Doing a spin-off from a recent post, sometimes reading a music theorist is like reading what Husserl might have said about J Dilla. Or vice-versa. Music theorists have done some remarkable things and of course I am very out of touch with what they are doing these days, but when you stop to think that composers like John Cage, Steve Reich, Conlon Nancarrow and Sofia Gubaidulina have barely been even mentioned by music theorists who often still seem to be arguing over, yes, what Haydn was doing.

Yes, there was the idea that DSCH had hoped to write a quartet in every key.

Steven said...

The media invariably put those pop Proms concerts in the headlines (which are still very much a minority of the season), and they don't mention Turangalila, Holst's Cloud Messenger, Britten's Midsummer Night's Dream, Glagolitic Mass, and all the other interesting programmes. Even the BBC's own promotion of the Proms is ridiculously slanted towards the pop concerts. Whoever's doing the PR for it clearly doesn't want word to get out that it's actually still a classical festival.

I wonder if the Chechen authorities have ruled on rubato....

Bryan Townsend said...

Thanks, Steven, for offering the necessary propaedeutic to an appreciation of what is very good about the Proms. And, of course, I do intend to attend them at some point. Not this summer, though.
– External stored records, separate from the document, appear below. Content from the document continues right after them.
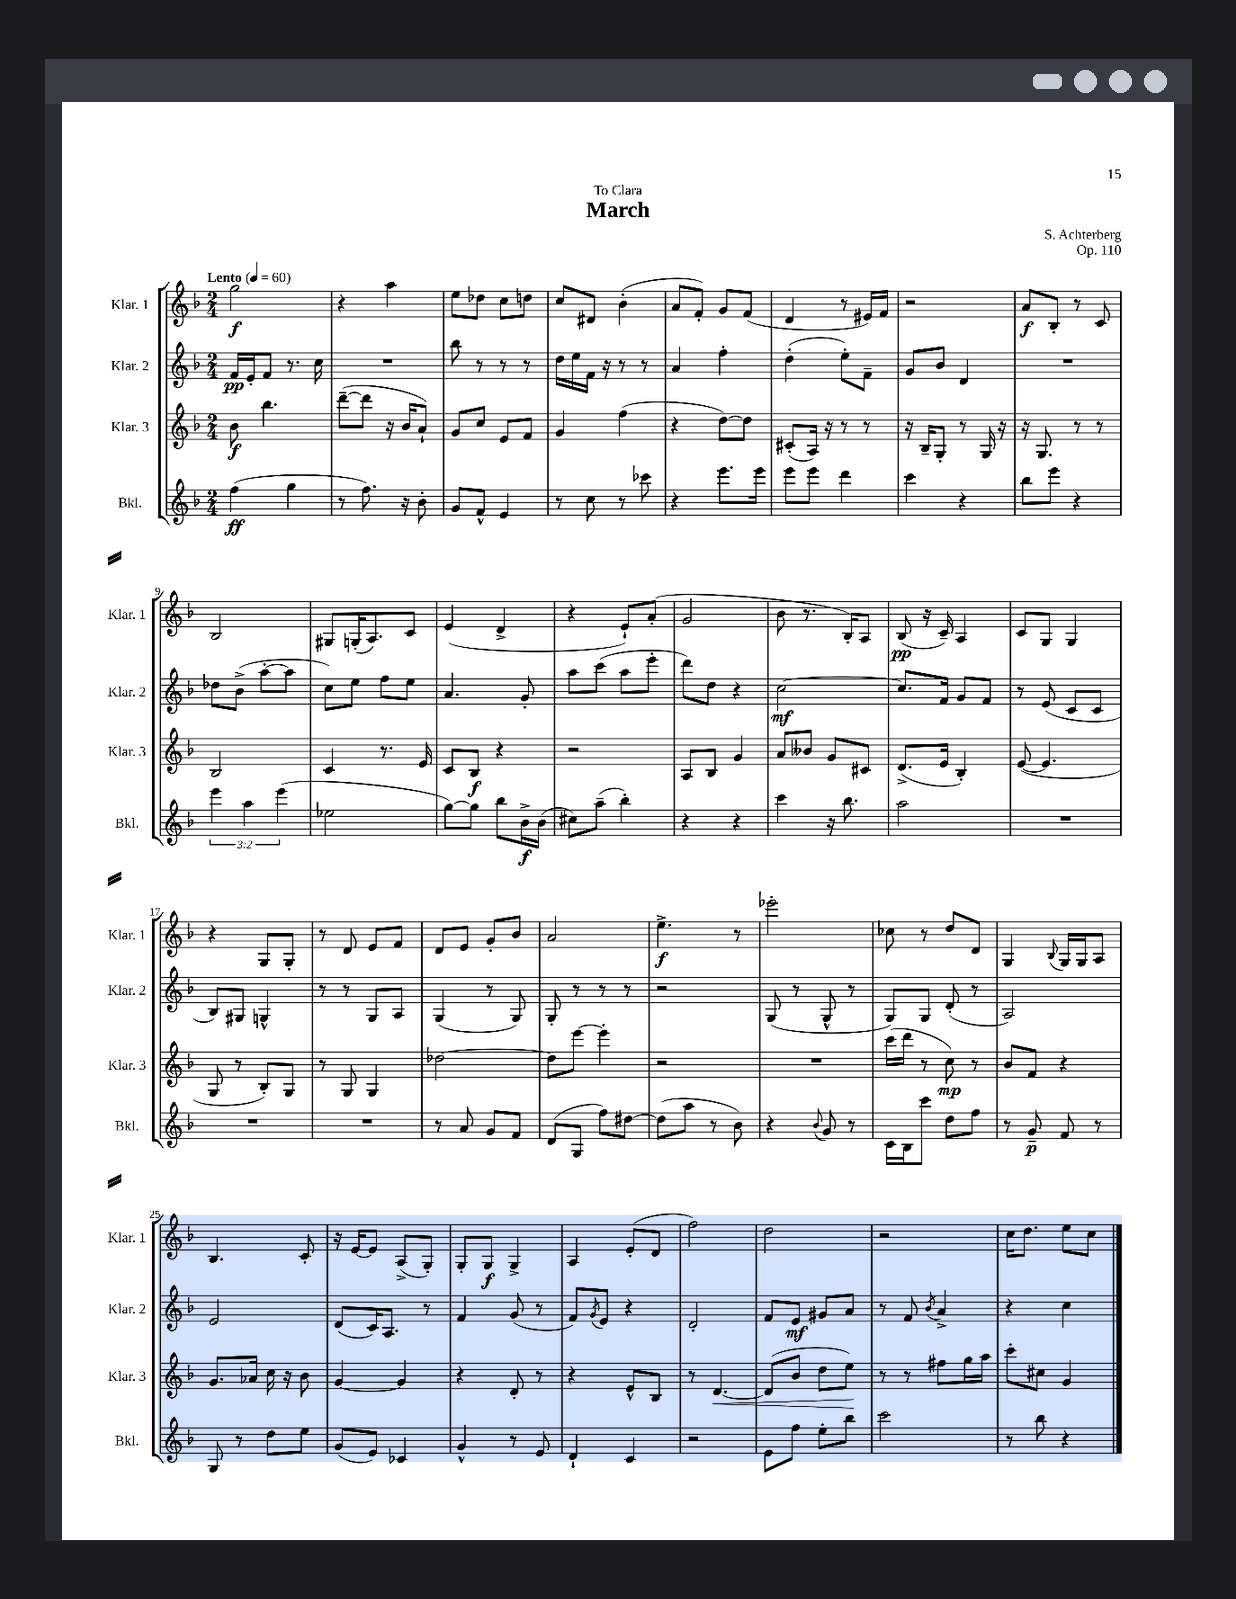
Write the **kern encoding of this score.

**kern	**kern	**kern	**kern
*staff4	*staff3	*staff2	*staff1
*clefG2	*clefG2	*clefG2	*clefG2
*k[b-]	*k[b-]	*k[b-]	*k[b-]
*M2/4	*M2/4	*M2/4	*M2/4
*MM60	*MM60	*MM60	*MM60
(4ff	8b-	16f	2gg
.	.	16e'	.
.	4.bb-	8f	.
4gg	.	8.r	.
.	.	16cc	.
=	=	=	=
8r	([8ddd~	2r	4r
8.ff)	8ddd]	.	.
.	16r	.	4aa
16r	16b-	.	.
8b-'	8a`)	.	.
=	=	=	=
8g	8g	8bb-	8ee
8f^^	8cc	8r	8dd-
4e	8e	8r	8cc
.	8f	8r	8dd
=	=	=	=
8r	4g	16dd	8cc
.	.	16ee	.
8cc	.	16f	8d#
.	.	16r	.
8r	(4ff	8r	(4b-'
8ccc-	.	8r	.
=	=	=	=
4r	4r	4a	8a
.	.	.	8f')
8.eee	[8dd)	4ff'	8g
.	8dd]	.	(8f
16eee	.	.	.
=	=	=	=
8eee	(8c#'	(4dd'	4d
8eee	16A)	.	.
.	16r	.	.
4ddd	8r	8ee')	8r
.	8r	8f~	16e#)
.	.	.	16f
=	=	=	=
4ccc	16r	8g	2r
.	16B-~	.	.
.	8G'	8b-	.
4r	8r	4d	.
.	16G	.	.
.	16r	.	.
=	=	=	=
8bb-	16r	2r	8a
.	8.G	.	.
8eee	.	.	8B-'
4r	8r	.	8r
.	8r	.	8c
=	=	=	=
6eee	2B-	8dd-	2B-
.	.	(8b-^	.
6aa	.	.	.
.	.	[8aa'	.
(6eee	.	.	.
.	.	8aa]	.
=	=	=	=
2ee-	4c	8cc)	8G#
.	.	8ee	(16G'
.	.	.	8.A)
.	8.r	8ff	.
.	.	8ee	8c
.	16e	.	.
=	=	=	=
[8gg)	8c	4.a	(4e
8gg]	8B-	.	.
8bb-	4r	.	4d^
16b-^	.	8g'	.
(16b-	.	.	.
=	=	=	=
8cc#)	2r	8aa	4r
(8aa~	.	(8ccc	.
4bb-')	.	8aa	8e`)
.	.	8eee'	(8a'
=	=	=	=
4r	8A	8ddd)	2g
.	8B-	8dd	.
4r	4g	4r	.
=	=	=	=
4ccc	8a	[2cc	8b-
.	8b--	.	8.r
16r	8g	.	.
8.bb-	.	.	16B-')
.	8c#	.	8A
=	=	=	=
2aa	(8.d^	8.cc]	(8B-
.	.	.	16r
.	16e	16f	16c~)
.	4B-')	8g	4A
.	.	8f	.
=	=	=	=
2r	([8e	8r	8c
.	4.e]	(8e	8G
.	.	8c	4G
.	.	8c	.
=	=	=	=
2r	8G	8B-)	4r
.	8r	8G#	.
.	8B-')	4G^^	8G
.	8G	.	8G'
=	=	=	=
2r	8r	8r	8r
.	8G	8r	8d
.	4G	8G	8e
.	.	8A	8f
=	=	=	=
8r	[2dd-	(4G	8d
8a	.	.	8e
8g	.	8r	8g'
8f	.	8G)	8b-
=	=	=	=
(8d	8dd-]	8G'	2a
8G	[8eee	8r	.
8ff)	4eee']	8r	.
[8dd#	.	8r	.
=	=	=	=
(8dd#]	2r	2r	4.ee^
8aa	.	.	.
8r	.	.	.
8b-)	.	.	8r
=	=	=	=
4r	2r	(8G	2eee-'
.	.	8r	.
8qqb-	.	.	.
8g	.	8G^^	.
8r	.	8r	.
=	=	=	=
16c	(16ccc	8G)	8cc-
16B-	16ddd	.	.
8ccc	8r	8G	8r
8dd	8cc)	(8d'	8dd
8ff	8r	8r	8d
=	=	=	=
8r	8b-	2A)	4G
8g~	8f	.	.
.	.	.	8qqB-
8f	4r	.	16G
.	.	.	16G
8r	.	.	8A
=	=	=	=
8G	8.g	2e	4.B-
8r	.	.	.
.	16a-	.	.
8dd	16cc	.	.
.	16r	.	.
8ee	8b-	.	8c'
=	=	=	=
(8g	[4g	(8d	16r
.	.	.	[16e
8e)	.	16c)	8e]
.	.	8.A	.
4c-	4g]	.	(8A^
.	.	8r	8G')
=	=	=	=
4g^^	4r	4f	8G'
.	.	.	8G
8r	8d'	(8g	4G^
8e	8r	8r	.
=	=	=	=
4d`	4r	8f)	4A
.	.	8qg	.
.	.	8e	.
4c	8e^^	4r	(8e'
.	8B-	.	8d
=	=	=	=
2r	8r	2d'	2ff)
.	[4.d	.	.
=	=	=	=
8e	(8d]	8f	2dd
8ff	8b-	8e	.
8ee'	8dd	8g#	.
8bb-	8ee)	8a	.
=	=	=	=
2ccc	8r	8r	2r
.	8r	8f	.
.	.	8qb-	.
.	8ff#	4a^	.
.	16gg	.	.
.	16aa	.	.
=	=	=	=
8r	8ccc'	4r	16cc
.	.	.	8.dd
8bb-	8cc#	.	.
4r	4g	4cc	8ee
.	.	.	8cc
==	==	==	==
*-	*-	*-	*-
The sad thing is that the dumbing down trend has a momentum all its own.

Maury said...


Steven,

Out of curiosity does the BBC or other similar UK media still mention Baroque music concerts? Also in talking to some classical musicians here recently they mentioned that a couple of acquaintances had moved to Ireland to play and were liking it. Is there a split between the UK and Ireland music scene because the musicians said the expats were not planning to go on the UK from Ireland but stay there.

But don't think this is an accidental slip by the BBC; it's quite deliberate.

Bryan Townsend said...

For my two cents: I suspect Ireland is a better environment, simply because the economy is in much better shape. The UK is pretty much on the rocks.

Steven said...

Hm I confess don't know much about what goes on in Ireland. You might be surprised at the level of uninterest in Ireland among the vast majority of Britons. But it's doubtless easier for many musicians to be based in Republic of Ireland because it's in the EU. (And Irish arts environment can't be worse than UK's, at least...) Irish economy does seem to be doing better than the UK's. (Also, a Northern Irish friend recently informed me about the economic divide between Northern Ireland and the Republic, the extent of which I was ignorant about).

I can't recall mentions of Baroque concerts in terms of news items. (Maybe John Eliot Gardiner, but often for the wrong reasons..!) However, Baroque concerts do get into the reviews sections of the papers.